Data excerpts
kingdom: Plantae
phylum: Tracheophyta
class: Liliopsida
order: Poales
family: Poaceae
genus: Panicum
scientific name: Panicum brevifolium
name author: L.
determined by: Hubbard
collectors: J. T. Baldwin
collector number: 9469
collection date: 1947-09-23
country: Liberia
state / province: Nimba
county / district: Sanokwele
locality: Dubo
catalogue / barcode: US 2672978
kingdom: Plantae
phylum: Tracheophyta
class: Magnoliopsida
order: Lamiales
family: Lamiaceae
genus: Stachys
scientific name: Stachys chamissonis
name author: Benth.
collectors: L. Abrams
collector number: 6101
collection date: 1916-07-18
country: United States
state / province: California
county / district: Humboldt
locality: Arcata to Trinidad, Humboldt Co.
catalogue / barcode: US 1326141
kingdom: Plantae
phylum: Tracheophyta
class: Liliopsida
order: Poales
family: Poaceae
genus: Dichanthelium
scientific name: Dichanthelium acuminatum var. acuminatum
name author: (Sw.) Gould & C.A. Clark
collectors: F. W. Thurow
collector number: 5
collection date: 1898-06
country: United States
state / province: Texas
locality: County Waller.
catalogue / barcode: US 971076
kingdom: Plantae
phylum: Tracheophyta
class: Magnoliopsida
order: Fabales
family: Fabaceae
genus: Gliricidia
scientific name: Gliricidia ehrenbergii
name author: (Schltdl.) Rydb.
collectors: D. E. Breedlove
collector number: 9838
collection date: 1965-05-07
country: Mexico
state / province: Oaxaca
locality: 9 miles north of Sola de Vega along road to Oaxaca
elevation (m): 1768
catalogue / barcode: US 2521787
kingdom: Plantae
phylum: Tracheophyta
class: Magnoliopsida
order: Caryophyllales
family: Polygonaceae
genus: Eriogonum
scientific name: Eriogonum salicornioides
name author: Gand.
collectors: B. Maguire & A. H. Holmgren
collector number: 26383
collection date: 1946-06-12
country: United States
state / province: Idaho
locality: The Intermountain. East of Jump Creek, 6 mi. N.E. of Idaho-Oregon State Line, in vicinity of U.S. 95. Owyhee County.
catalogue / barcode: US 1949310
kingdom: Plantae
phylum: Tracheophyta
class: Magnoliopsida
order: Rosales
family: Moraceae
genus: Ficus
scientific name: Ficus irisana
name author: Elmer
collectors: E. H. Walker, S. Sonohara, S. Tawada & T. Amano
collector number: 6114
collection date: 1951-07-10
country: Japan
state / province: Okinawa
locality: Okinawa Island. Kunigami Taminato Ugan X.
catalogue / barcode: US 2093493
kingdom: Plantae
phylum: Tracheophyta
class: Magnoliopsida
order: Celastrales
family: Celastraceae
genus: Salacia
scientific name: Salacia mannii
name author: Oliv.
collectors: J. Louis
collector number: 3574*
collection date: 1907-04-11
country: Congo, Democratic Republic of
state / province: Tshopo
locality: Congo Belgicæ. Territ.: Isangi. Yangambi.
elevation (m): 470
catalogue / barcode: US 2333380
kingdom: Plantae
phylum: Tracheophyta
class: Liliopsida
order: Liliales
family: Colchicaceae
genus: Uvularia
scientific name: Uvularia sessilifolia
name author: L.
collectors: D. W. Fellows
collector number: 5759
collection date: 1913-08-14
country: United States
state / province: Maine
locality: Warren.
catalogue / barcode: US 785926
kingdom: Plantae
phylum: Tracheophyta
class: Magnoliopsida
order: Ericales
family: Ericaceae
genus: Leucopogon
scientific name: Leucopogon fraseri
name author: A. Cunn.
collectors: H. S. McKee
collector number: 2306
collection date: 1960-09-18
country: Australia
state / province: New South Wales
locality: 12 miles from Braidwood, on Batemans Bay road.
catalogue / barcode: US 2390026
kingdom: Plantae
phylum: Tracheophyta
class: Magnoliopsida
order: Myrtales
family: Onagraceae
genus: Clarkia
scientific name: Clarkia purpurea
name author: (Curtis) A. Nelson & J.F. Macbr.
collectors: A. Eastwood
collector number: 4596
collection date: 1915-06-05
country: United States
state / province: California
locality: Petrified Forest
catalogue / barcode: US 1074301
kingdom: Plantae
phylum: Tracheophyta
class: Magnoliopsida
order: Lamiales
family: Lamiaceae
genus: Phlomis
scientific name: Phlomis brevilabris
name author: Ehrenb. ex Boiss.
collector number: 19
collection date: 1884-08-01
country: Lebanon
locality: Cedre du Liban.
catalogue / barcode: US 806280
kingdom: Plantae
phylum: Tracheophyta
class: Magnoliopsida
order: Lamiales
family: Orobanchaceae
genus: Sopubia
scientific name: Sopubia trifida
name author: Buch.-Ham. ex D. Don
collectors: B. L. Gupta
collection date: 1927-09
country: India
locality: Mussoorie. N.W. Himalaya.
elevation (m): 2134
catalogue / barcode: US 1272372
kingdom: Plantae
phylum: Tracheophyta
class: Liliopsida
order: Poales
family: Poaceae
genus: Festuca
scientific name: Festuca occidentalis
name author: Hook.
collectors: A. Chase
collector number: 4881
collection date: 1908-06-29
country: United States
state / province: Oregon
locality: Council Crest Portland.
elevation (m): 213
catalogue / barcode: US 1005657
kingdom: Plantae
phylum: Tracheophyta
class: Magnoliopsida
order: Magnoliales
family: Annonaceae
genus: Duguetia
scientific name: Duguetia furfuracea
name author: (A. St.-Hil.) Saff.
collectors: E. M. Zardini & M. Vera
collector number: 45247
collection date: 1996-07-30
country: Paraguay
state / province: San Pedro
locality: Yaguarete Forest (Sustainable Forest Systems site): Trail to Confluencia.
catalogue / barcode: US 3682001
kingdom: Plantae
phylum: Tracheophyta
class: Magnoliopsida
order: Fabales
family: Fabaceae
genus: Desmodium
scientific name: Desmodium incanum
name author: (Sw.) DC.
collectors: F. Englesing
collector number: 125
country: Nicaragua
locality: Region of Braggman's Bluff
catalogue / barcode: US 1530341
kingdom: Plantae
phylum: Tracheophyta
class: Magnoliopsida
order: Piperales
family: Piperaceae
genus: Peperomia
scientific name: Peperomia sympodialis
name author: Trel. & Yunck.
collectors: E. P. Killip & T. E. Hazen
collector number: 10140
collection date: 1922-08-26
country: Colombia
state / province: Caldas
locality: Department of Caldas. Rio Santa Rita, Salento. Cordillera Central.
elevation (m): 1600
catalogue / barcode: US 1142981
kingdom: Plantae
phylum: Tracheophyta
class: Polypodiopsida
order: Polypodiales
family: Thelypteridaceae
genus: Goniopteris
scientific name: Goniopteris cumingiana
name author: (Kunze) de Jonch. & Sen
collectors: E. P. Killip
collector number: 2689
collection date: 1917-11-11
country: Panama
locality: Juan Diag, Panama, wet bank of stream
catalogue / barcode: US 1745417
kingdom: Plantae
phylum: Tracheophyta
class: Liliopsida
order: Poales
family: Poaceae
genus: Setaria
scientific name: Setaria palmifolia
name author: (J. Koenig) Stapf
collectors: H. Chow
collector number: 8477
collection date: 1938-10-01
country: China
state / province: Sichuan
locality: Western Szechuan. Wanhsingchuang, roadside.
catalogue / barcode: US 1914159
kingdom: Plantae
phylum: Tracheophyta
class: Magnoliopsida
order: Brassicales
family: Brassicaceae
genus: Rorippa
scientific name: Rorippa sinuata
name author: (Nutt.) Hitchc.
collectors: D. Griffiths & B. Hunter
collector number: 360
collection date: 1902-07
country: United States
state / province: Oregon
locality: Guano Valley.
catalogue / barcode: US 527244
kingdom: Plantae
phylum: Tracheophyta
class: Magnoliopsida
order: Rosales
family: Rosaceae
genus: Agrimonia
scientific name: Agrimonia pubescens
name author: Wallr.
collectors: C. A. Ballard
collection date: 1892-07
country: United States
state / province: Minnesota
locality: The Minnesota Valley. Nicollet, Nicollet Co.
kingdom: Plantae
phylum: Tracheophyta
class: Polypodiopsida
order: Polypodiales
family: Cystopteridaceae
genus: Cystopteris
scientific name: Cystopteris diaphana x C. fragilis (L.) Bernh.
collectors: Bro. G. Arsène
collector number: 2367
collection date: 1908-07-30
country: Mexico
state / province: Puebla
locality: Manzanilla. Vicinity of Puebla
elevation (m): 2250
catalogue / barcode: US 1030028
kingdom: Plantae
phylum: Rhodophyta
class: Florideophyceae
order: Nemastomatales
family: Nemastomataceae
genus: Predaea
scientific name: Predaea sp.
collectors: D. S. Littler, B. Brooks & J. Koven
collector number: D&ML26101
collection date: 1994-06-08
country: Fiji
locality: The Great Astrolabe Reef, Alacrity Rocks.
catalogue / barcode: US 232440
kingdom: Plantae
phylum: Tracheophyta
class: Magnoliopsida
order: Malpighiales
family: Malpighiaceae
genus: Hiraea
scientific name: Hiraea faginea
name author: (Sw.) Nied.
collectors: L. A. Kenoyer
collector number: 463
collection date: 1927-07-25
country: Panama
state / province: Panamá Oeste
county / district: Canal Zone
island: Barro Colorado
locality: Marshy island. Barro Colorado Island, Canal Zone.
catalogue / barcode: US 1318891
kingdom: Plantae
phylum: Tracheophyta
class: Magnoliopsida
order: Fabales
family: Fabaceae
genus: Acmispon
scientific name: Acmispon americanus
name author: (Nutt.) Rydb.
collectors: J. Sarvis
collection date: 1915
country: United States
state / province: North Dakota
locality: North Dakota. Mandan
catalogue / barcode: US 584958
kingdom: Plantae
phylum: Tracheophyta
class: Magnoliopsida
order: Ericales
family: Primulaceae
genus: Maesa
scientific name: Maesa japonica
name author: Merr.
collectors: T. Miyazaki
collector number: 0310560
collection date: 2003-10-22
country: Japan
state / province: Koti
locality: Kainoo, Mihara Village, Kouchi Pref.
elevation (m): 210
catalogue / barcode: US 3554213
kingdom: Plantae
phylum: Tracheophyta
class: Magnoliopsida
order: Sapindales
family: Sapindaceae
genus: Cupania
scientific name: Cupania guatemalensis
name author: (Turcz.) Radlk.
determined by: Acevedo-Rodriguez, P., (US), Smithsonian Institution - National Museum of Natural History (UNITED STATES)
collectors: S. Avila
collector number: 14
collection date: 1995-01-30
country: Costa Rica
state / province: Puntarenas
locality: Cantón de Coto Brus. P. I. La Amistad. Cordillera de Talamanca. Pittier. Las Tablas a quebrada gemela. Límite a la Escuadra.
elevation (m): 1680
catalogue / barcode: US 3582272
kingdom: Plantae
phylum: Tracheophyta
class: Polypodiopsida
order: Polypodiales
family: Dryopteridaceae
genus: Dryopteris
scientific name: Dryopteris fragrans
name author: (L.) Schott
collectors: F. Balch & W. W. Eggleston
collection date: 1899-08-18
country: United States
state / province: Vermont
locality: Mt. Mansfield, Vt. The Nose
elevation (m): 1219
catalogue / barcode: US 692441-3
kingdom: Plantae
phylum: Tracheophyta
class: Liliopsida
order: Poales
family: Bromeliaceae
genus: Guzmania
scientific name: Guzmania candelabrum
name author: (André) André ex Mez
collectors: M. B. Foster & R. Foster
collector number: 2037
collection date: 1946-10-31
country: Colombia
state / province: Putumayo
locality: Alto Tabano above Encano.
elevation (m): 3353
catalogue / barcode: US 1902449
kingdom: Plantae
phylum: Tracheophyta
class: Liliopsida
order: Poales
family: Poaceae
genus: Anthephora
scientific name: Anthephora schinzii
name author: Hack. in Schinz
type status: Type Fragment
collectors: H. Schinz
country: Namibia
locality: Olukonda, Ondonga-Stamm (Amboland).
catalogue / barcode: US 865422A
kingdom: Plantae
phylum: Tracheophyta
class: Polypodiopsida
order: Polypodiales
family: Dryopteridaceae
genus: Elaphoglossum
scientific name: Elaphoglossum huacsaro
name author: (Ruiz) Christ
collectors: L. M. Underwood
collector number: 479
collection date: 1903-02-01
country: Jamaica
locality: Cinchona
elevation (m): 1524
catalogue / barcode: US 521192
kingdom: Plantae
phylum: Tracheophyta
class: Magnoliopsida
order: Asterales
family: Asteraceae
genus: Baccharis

• **WHAT YOU WILL DO**
Copy out the entries above, from the start of the records through the line containing "collectors: D. E. Breedlove", both ends included.

• **RESPONSE BELOW**
kingdom: Plantae
phylum: Tracheophyta
class: Liliopsida
order: Poales
family: Poaceae
genus: Panicum
scientific name: Panicum brevifolium
name author: L.
determined by: Hubbard
collectors: J. T. Baldwin
collector number: 9469
collection date: 1947-09-23
country: Liberia
state / province: Nimba
county / district: Sanokwele
locality: Dubo
catalogue / barcode: US 2672978
kingdom: Plantae
phylum: Tracheophyta
class: Magnoliopsida
order: Lamiales
family: Lamiaceae
genus: Stachys
scientific name: Stachys chamissonis
name author: Benth.
collectors: L. Abrams
collector number: 6101
collection date: 1916-07-18
country: United States
state / province: California
county / district: Humboldt
locality: Arcata to Trinidad, Humboldt Co.
catalogue / barcode: US 1326141
kingdom: Plantae
phylum: Tracheophyta
class: Liliopsida
order: Poales
family: Poaceae
genus: Dichanthelium
scientific name: Dichanthelium acuminatum var. acuminatum
name author: (Sw.) Gould & C.A. Clark
collectors: F. W. Thurow
collector number: 5
collection date: 1898-06
country: United States
state / province: Texas
locality: County Waller.
catalogue / barcode: US 971076
kingdom: Plantae
phylum: Tracheophyta
class: Magnoliopsida
order: Fabales
family: Fabaceae
genus: Gliricidia
scientific name: Gliricidia ehrenbergii
name author: (Schltdl.) Rydb.
collectors: D. E. Breedlove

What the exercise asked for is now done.